Bielefeld University

The research activities of the Gröger group has been centering since many years around the application of enzymes as valuable and environmental friendly catalysts in organic synthetic transformations.

A particular goal of the highly interdisciplinary research projects has been the development of synthetic processes which fulfil the criteria of high efficiency, sustainability as well as scalability. To realize such processes the focus of the Gröger teams has been on (1) the development of efficient biocatalytic reactions (biotransformations) and technical applications thereof, (2) the combination of biocatalysis with chemocatalysis in one-pot multi-step syntheses, and (3) industrial applications based on the use of biocatalysts in synthetic key steps (in particular for the synthesis of pharmaceuticals).

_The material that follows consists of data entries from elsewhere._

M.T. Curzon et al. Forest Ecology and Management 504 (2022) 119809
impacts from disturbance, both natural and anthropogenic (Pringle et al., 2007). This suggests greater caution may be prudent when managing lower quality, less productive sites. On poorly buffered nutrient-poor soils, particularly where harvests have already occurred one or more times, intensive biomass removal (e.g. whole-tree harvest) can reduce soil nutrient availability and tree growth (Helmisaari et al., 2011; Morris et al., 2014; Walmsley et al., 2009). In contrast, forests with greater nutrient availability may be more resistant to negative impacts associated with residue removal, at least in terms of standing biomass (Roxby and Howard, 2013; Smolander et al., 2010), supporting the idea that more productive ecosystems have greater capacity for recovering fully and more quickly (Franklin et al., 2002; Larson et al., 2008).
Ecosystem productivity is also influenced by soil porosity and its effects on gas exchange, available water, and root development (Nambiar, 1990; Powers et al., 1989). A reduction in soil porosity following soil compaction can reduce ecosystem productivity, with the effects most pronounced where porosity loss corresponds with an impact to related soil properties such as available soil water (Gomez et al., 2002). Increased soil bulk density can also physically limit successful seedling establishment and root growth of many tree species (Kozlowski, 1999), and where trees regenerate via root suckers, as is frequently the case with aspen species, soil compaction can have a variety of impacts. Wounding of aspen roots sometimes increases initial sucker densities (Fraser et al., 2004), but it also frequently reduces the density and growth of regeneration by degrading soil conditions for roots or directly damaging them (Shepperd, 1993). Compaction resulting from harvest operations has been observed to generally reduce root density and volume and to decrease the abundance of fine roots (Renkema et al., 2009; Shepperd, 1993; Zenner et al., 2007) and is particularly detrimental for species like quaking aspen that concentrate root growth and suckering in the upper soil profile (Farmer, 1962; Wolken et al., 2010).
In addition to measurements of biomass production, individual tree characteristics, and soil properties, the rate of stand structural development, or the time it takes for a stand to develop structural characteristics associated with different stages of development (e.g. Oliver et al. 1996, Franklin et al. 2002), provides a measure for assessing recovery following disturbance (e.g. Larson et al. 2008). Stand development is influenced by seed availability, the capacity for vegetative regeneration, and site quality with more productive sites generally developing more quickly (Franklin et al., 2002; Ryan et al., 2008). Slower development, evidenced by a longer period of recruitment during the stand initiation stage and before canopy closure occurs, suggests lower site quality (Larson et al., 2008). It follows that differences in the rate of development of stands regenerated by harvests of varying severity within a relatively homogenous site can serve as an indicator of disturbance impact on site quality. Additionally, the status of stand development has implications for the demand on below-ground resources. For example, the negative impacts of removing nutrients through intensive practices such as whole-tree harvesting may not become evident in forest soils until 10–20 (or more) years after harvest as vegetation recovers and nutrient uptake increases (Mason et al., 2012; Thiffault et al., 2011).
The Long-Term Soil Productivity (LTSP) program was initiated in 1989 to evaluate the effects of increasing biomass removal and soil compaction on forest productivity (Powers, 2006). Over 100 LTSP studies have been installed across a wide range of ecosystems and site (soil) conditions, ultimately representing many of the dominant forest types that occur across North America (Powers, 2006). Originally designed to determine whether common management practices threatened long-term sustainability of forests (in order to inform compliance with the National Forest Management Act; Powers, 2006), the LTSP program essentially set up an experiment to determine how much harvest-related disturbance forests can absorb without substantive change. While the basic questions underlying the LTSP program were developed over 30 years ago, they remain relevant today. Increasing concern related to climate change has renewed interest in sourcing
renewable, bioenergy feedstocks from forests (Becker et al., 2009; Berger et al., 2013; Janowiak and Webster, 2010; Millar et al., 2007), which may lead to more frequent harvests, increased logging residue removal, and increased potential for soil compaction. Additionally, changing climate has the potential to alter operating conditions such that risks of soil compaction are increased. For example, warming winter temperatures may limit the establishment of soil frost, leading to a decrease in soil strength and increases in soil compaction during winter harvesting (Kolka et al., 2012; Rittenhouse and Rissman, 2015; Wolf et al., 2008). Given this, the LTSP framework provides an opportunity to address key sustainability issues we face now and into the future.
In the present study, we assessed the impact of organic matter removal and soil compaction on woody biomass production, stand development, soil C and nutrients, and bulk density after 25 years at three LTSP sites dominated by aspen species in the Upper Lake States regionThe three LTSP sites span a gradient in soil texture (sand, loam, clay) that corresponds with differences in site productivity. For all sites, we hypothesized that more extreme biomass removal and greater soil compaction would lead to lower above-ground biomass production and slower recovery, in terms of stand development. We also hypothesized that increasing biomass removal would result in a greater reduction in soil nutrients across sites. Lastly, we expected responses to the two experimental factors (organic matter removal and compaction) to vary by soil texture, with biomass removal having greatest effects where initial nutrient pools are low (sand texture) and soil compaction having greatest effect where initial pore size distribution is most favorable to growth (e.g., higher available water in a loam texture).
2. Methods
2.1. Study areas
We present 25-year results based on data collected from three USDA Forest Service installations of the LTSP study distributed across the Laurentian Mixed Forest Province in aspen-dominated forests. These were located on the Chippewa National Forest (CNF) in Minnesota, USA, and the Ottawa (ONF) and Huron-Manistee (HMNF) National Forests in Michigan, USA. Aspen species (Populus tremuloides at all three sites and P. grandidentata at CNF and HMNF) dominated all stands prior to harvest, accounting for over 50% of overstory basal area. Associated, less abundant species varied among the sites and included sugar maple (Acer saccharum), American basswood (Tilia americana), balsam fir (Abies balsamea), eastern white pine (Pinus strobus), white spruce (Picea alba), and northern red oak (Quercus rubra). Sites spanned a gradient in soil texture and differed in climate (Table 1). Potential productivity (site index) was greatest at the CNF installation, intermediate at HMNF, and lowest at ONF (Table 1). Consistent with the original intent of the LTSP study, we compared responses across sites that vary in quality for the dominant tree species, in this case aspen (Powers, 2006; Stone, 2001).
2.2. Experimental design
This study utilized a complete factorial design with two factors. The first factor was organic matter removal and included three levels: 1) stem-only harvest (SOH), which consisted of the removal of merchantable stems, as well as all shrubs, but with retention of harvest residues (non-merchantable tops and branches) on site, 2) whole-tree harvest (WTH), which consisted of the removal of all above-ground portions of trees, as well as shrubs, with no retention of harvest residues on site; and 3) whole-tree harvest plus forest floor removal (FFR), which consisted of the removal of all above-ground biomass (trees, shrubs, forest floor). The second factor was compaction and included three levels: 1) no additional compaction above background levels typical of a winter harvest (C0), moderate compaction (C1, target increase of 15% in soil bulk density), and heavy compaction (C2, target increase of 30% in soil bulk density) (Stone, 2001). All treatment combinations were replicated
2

A key feature of the research activities in the Gröger group at the interface between biology and organic chemistry has been the high degree of interdisciplinarity, underlined by numerous collaborations with academic and industrial partners.

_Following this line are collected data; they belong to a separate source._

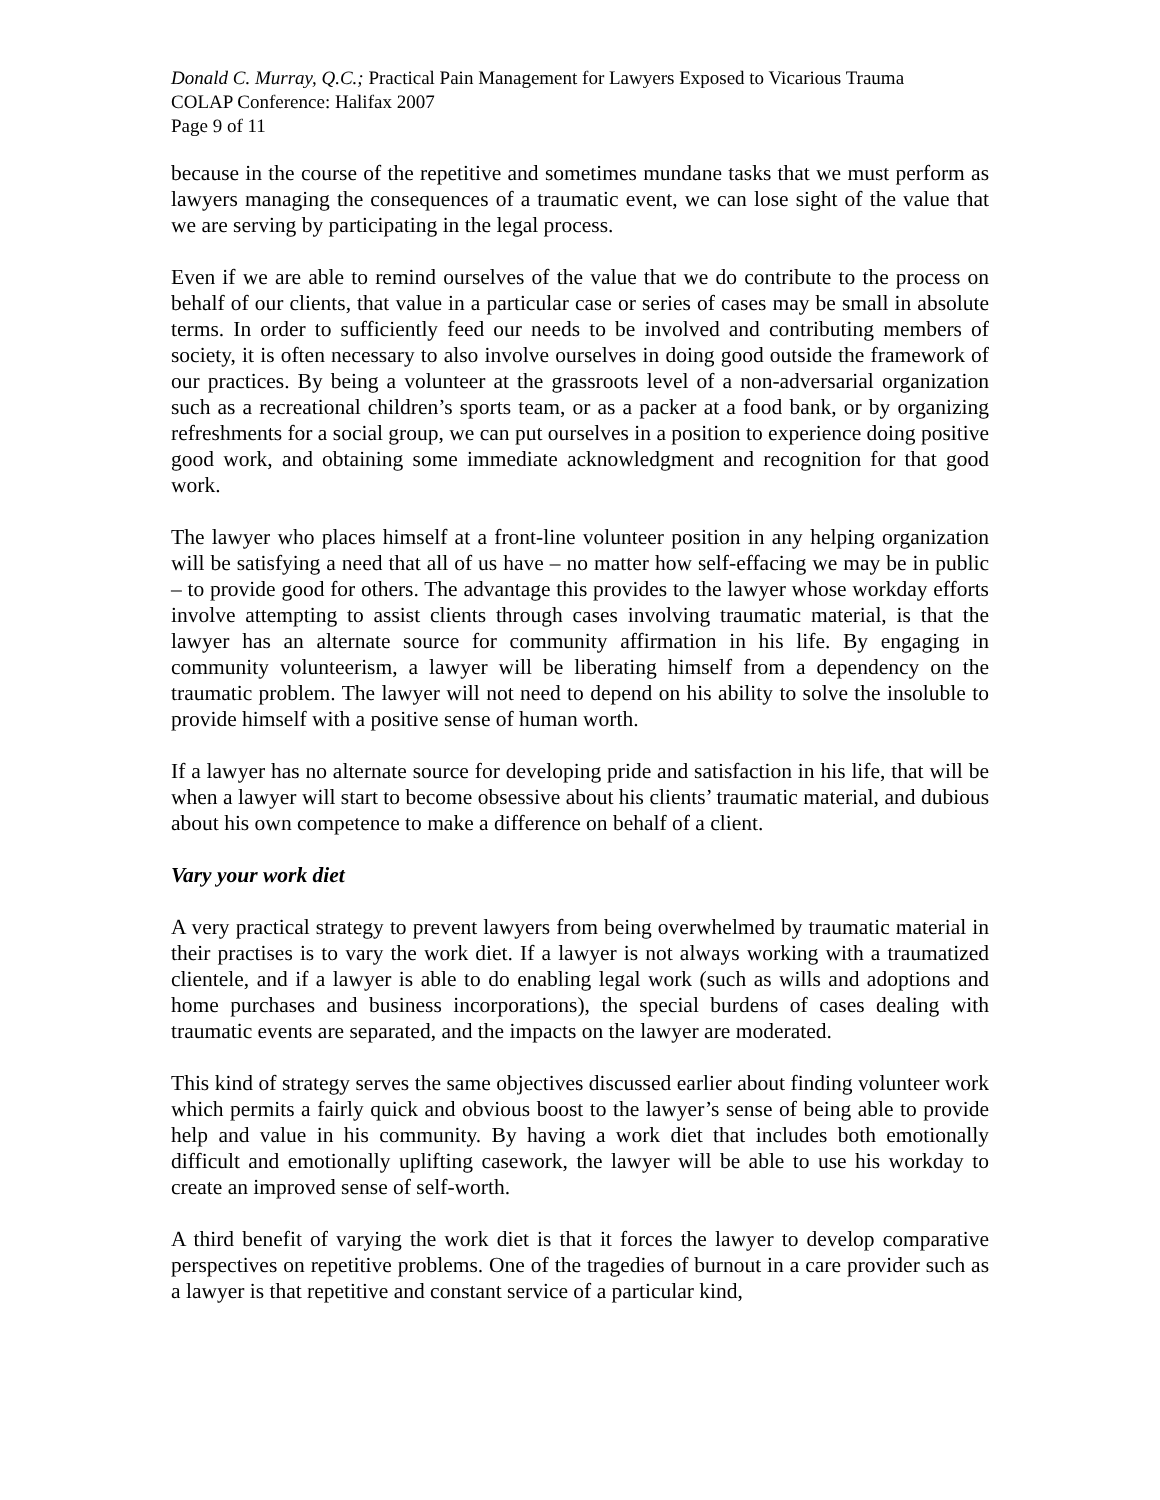Donald C. Murray, Q.C.; Practical Pain Management for Lawyers Exposed to Vicarious Trauma
COLAP Conference: Halifax 2007
Page 9 of 11
because in the course of the repetitive and sometimes mundane tasks that we must perform as lawyers managing the consequences of a traumatic event, we can lose sight of the value that we are serving by participating in the legal process.
Even if we are able to remind ourselves of the value that we do contribute to the process on behalf of our clients, that value in a particular case or series of cases may be small in absolute terms. In order to sufficiently feed our needs to be involved and contributing members of society, it is often necessary to also involve ourselves in doing good outside the framework of our practices. By being a volunteer at the grassroots level of a non-adversarial organization such as a recreational children’s sports team, or as a packer at a food bank, or by organizing refreshments for a social group, we can put ourselves in a position to experience doing positive good work, and obtaining some immediate acknowledgment and recognition for that good work.
The lawyer who places himself at a front-line volunteer position in any helping organization will be satisfying a need that all of us have – no matter how self-effacing we may be in public – to provide good for others. The advantage this provides to the lawyer whose workday efforts involve attempting to assist clients through cases involving traumatic material, is that the lawyer has an alternate source for community affirmation in his life. By engaging in community volunteerism, a lawyer will be liberating himself from a dependency on the traumatic problem. The lawyer will not need to depend on his ability to solve the insoluble to provide himself with a positive sense of human worth.
If a lawyer has no alternate source for developing pride and satisfaction in his life, that will be when a lawyer will start to become obsessive about his clients’ traumatic material, and dubious about his own competence to make a difference on behalf of a client.
Vary your work diet
A very practical strategy to prevent lawyers from being overwhelmed by traumatic material in their practises is to vary the work diet. If a lawyer is not always working with a traumatized clientele, and if a lawyer is able to do enabling legal work (such as wills and adoptions and home purchases and business incorporations), the special burdens of cases dealing with traumatic events are separated, and the impacts on the lawyer are moderated.
This kind of strategy serves the same objectives discussed earlier about finding volunteer work which permits a fairly quick and obvious boost to the lawyer’s sense of being able to provide help and value in his community. By having a work diet that includes both emotionally difficult and emotionally uplifting casework, the lawyer will be able to use his workday to create an improved sense of self-worth.
A third benefit of varying the work diet is that it forces the lawyer to develop comparative perspectives on repetitive problems. One of the tragedies of burnout in a care provider such as a lawyer is that repetitive and constant service of a particular kind,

The research work of Gröger and his teams has been awarded, e.g., Degussa Innovation Awards [in 2003 (category: new products) and 2005 (category: new or improved processes)]. Furthermore, in 2008 Gröger was awarded the Carl-Duisberg-Memorial Prize of the German Chemical Society (GDCh).

Key Persons involved in the Biocascades Project


Professor Dr. Harald Gröger will supervise ESR11. He is also the leader of Workpackage4.

Prof. Dr. Gröger received his PhD at the University of Oldenburg, Germany in the research group of Prof. Dr. Jürgen Martens. In 1997, he worked as a Postdoctoral fellow in the research group of Prof. Dr. Masakatsu Shibasaki, at the University of Tokyo, Japan. Prior to his academic career, he worked as Head of the Laboratory in Chemical Research, and then as a Senior Project Manager at the Service Center Biocatalysis of Degussa AG.

From 2006, he received the W2-Professor for Organic Chemistry at the University of Erlangen-Nürnberg, and since 2011, the W3-Professor for Organic Chemistry at the University of Bielefeld, a post he continues to hold today.